94'000 francs. Il convient d’ajouter à ce montant la part capitalisée de la

fortune nette de la famille, qui s’élève à 108'196 francs (51'355 francs pour C.________

et 56'841 francs pour B. X.________ selon déclaration d’impôts 2001-2002 bis).

Après déduction d’une franchise de 100'000 francs (80'000 francs pour les

parents, 10'000 francs par enfants), la fortune nette de la famille de la

recourante se monte à 8'196 francs. Multiplié par le coefficient de pondération

de 5%, l’on obtient un montant de 410 francs (8'196 x 5%). Le revenu annuel

déterminant ascende ainsi à 94'410 francs, soit 7'867 francs 50 par mois.

De ce revenu, on déduit les

charges normales, soit 3'100 francs pour les parents, 800 francs pour la

recourante qui est majeure et 700 francs pour l’autre enfant mineur du couple

(art. 8 al. 2 RAE).

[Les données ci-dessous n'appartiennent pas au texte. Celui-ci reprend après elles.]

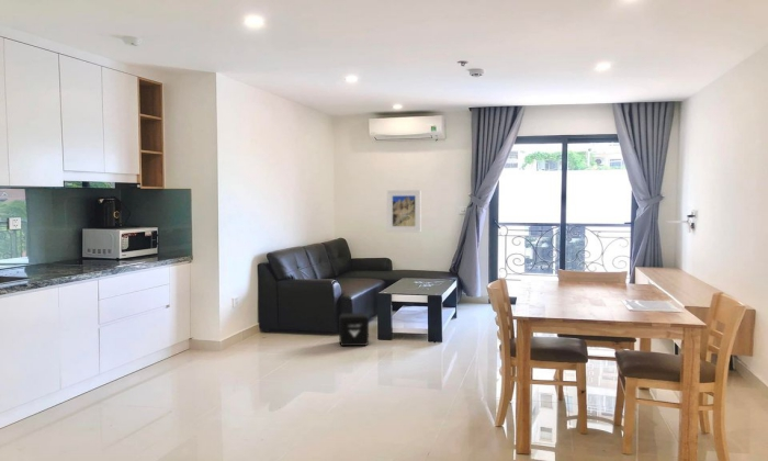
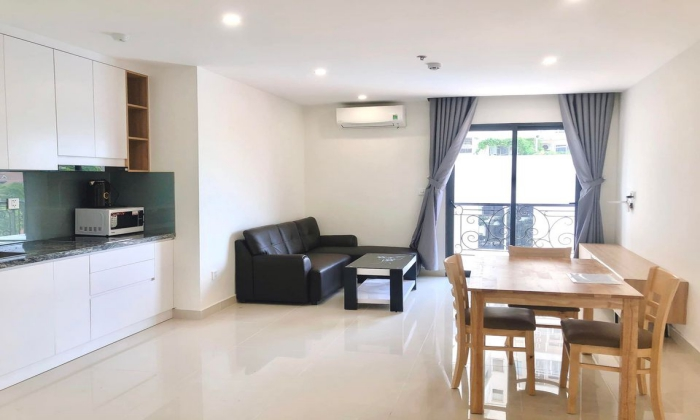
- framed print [386,189,422,233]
- air purifier [338,312,370,347]
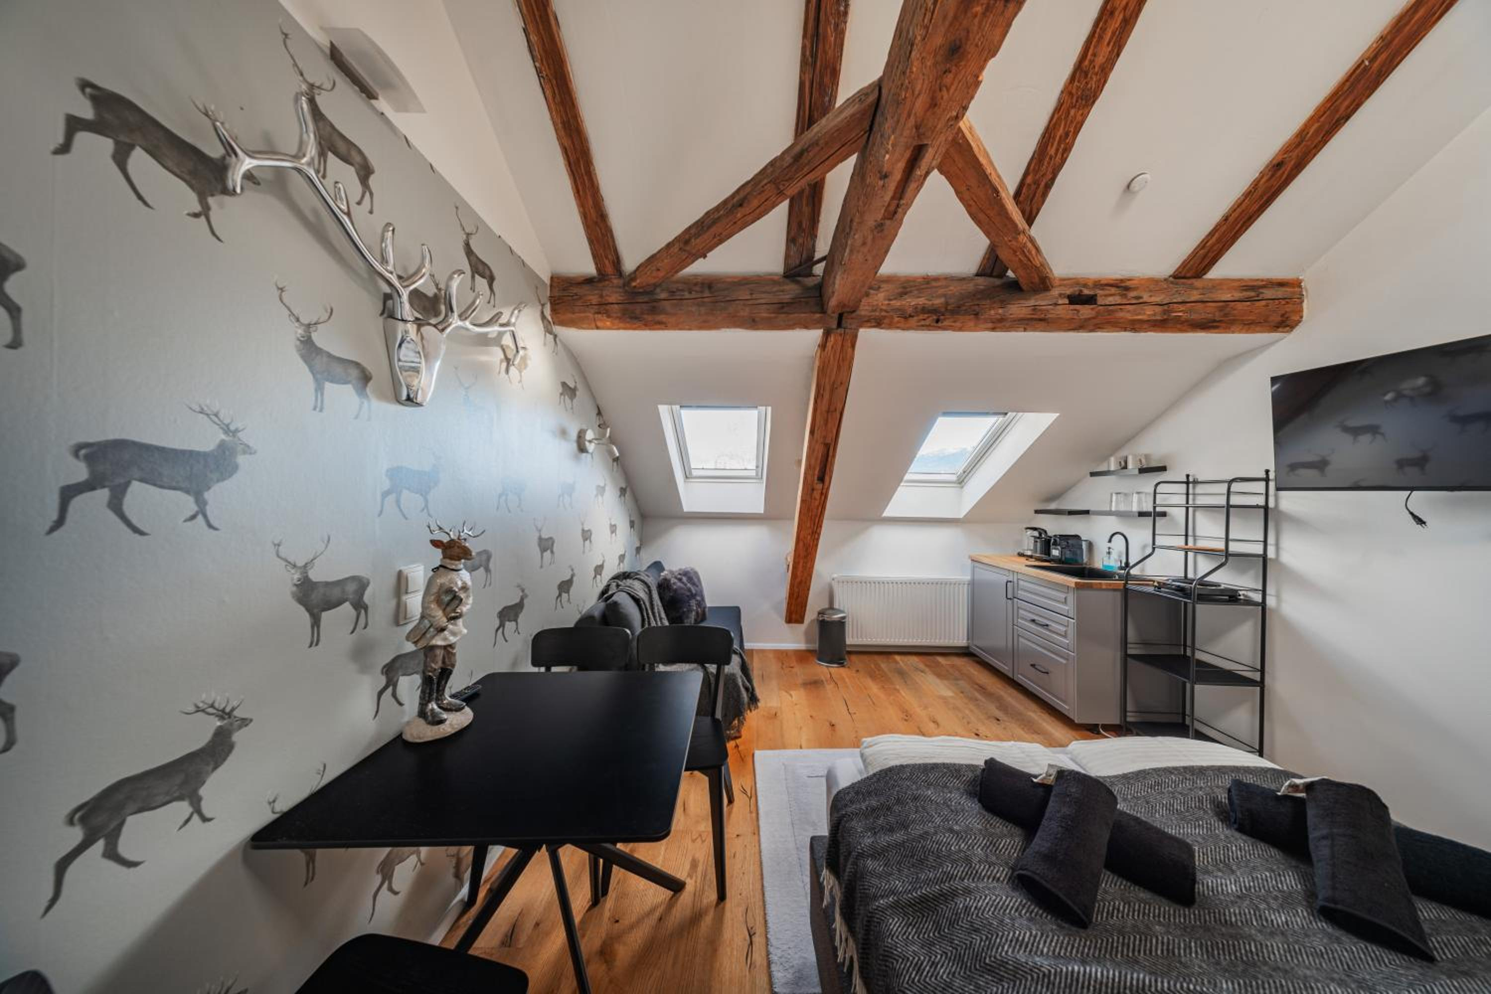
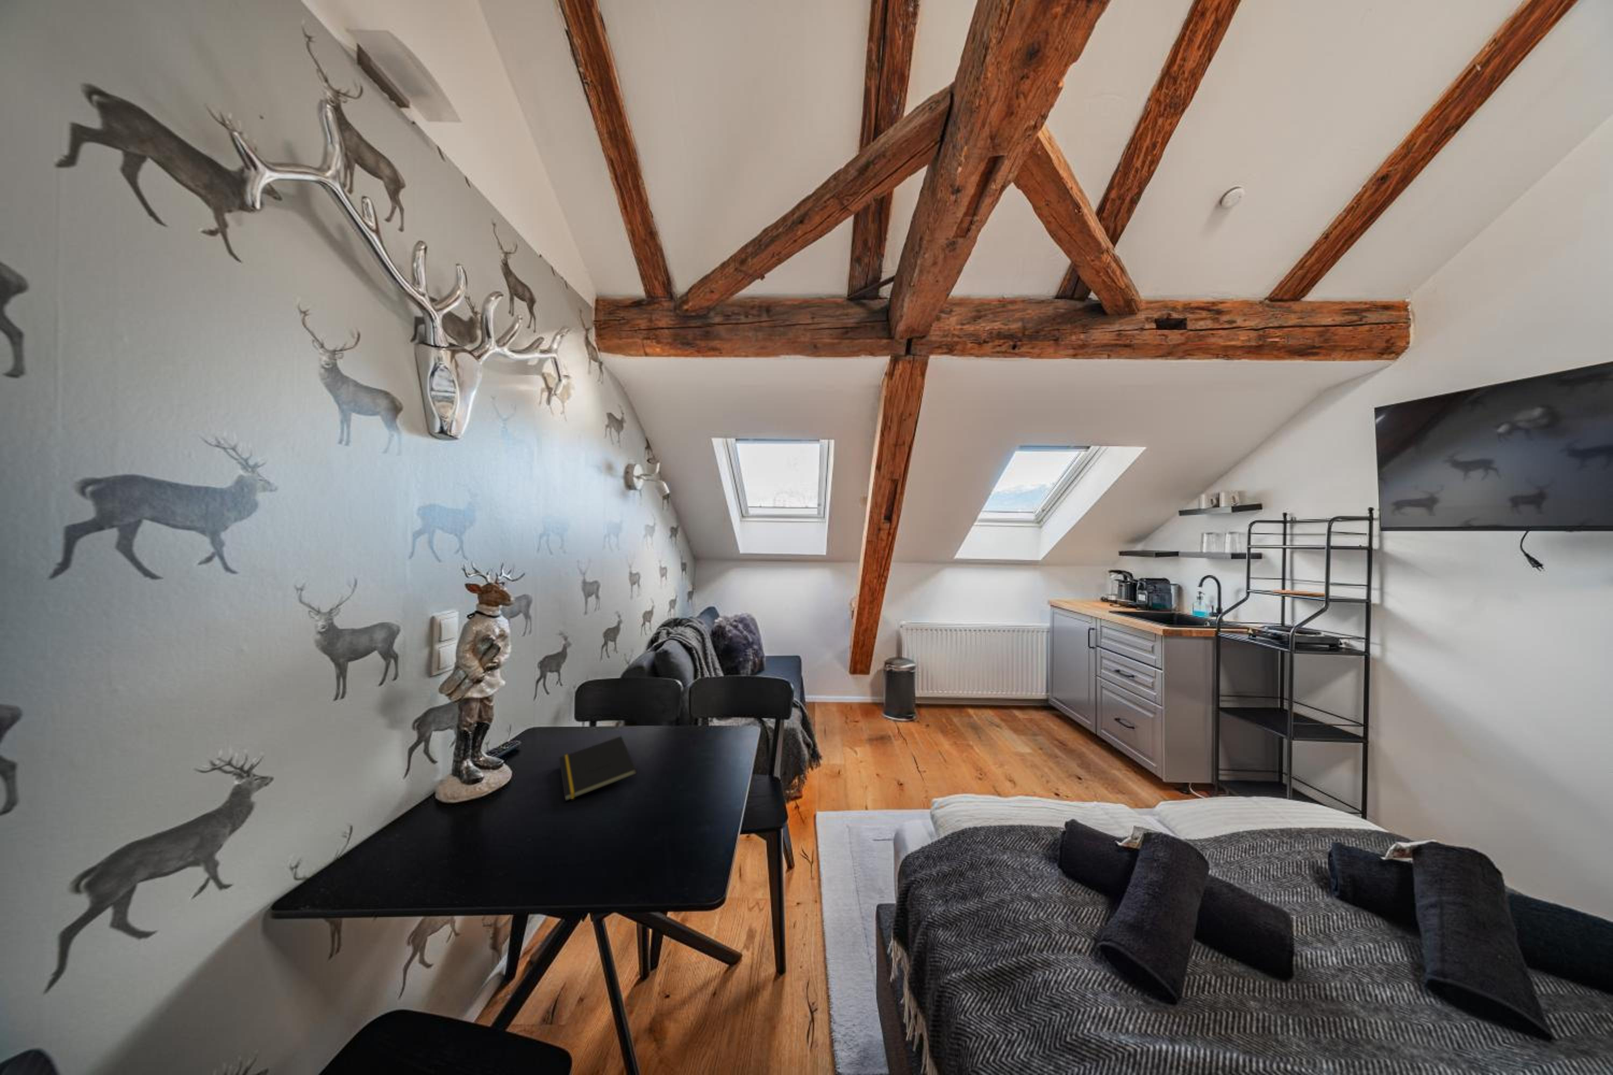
+ notepad [558,735,637,801]
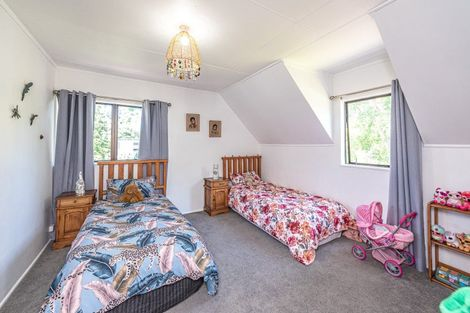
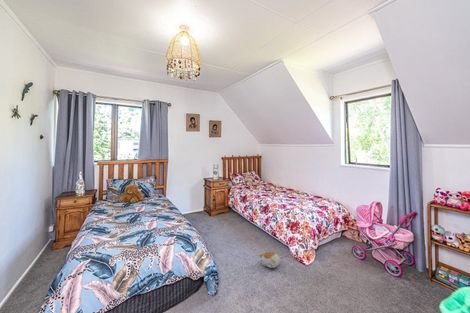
+ plush toy [258,250,281,269]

Après déduction de ces charges (4'600 francs), il reste un

excédent de revenu de 3'267 francs (7'867 – 4'600) qu’il convient de répartir

entre les membres de la famille à raison de deux parts pour la recourante, deux

parts pour son frère ainsi que deux parts pour ses parents (art. 11 RAE).

L’excédent de revenu, divisé par 6, détermine des parts de 544 francs 50. La

recourante a donc droit à 1'089 francs (544,50 x 2). Pour douze mois d’études

(et non pas dix comme retenu à tort par le fisc), cette part représente un

total annuel de 13'068 francs. C’est ce montant que les parents de la

recourante peuvent consacrer aux frais de formation de leur fille. Or, selon

les calculs établis par l’office, les frais d’études annuels représentent 5'810

francs. Même si la part que les parents peuvent consacrer à la formation de la

recourante n'était prise en considération que pendant le semestre I suivi par

la recourante (soit 13'068 : 2 = 6'534 fr.), elle dépasserait encore les frais

d'études tels qu'ils ont été estimés par l'autorité intimée. La part du revenu

familial afférente à la recourante est donc supérieure à ses frais, de sorte

qu'aucune bourse ne peut lui être allouée.

4.

Il résulte des considérants

qui précèdent que le recours doit être rejeté et la décision litigieuse

confirmée. Vu le sort du recours, les frais d’instruction doivent être mis à la

charge de la recourante. Arrêtés à 100 francs, ils seront compensés par

l’avance de frais opérée.

Dispositif

Par ces motifs

le Tribunal administratif

arrête:

I.

Le recours est rejeté.

II.

La décision de l’Office cantonal des

bourses d’études et d’apprentissage du 4 mars 2004 est confirmée.

III.

L’émolument de recours, arrêté à 100

francs, somme compensée par l’avance de frais opérée, est mis à la charge du

recourant.

Lausanne, le 24 novembre 2004

Le président : Le

greffier :

Le présent arrêt est communiqué aux

destinataires de l'avis d'envoi ci-joint.